[Saved entries]
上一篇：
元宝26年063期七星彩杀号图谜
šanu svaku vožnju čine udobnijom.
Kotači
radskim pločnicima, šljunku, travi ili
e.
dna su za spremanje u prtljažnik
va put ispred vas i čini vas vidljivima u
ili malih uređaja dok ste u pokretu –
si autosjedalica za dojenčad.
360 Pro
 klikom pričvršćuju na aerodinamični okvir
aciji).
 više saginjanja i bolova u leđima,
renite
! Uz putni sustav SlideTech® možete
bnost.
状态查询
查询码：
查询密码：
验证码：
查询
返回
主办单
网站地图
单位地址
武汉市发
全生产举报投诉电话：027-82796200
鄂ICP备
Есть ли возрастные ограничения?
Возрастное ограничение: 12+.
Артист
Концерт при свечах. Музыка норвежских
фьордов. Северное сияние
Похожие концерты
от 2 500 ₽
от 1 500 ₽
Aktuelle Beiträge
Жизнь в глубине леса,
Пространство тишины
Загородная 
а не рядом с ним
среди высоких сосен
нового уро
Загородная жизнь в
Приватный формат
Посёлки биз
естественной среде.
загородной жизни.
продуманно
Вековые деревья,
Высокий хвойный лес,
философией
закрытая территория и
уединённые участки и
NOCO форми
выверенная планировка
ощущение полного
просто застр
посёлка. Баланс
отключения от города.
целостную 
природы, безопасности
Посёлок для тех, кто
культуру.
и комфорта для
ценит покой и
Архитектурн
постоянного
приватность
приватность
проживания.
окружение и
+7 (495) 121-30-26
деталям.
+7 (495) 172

| What you need to do |
Would you transcribe all of the data, keeping each line exact?

| Response |
上一篇：
元宝26年063期七星彩杀号图谜
šanu svaku vožnju čine udobnijom.
Kotači
radskim pločnicima, šljunku, travi ili
e.
dna su za spremanje u prtljažnik
va put ispred vas i čini vas vidljivima u
ili malih uređaja dok ste u pokretu –
si autosjedalica za dojenčad.
360 Pro
 klikom pričvršćuju na aerodinamični okvir
aciji).
 više saginjanja i bolova u leđima,
renite
! Uz putni sustav SlideTech® možete
bnost.
状态查询
查询码：
查询密码：
验证码：
查询
返回
主办单
网站地图
单位地址
武汉市发
全生产举报投诉电话：027-82796200
鄂ICP备
Есть ли возрастные ограничения?
Возрастное ограничение: 12+.
Артист
Концерт при свечах. Музыка норвежских
фьордов. Северное сияние
Похожие концерты
от 2 500 ₽
от 1 500 ₽
Aktuelle Beiträge
Жизнь в глубине леса,
Пространство тишины
Загородная 
а не рядом с ним
среди высоких сосен
нового уро
Загородная жизнь в
Приватный формат
Посёлки биз
естественной среде.
загородной жизни.
продуманно
Вековые деревья,
Высокий хвойный лес,
философией
закрытая территория и
уединённые участки и
NOCO форми
выверенная планировка
ощущение полного
просто застр
посёлка. Баланс
отключения от города.
целостную 
природы, безопасности
Посёлок для тех, кто
культуру.
и комфорта для
ценит покой и
Архитектурн
постоянного
приватность
приватность
проживания.
окружение и
+7 (495) 121-30-26
деталям.
+7 (495) 172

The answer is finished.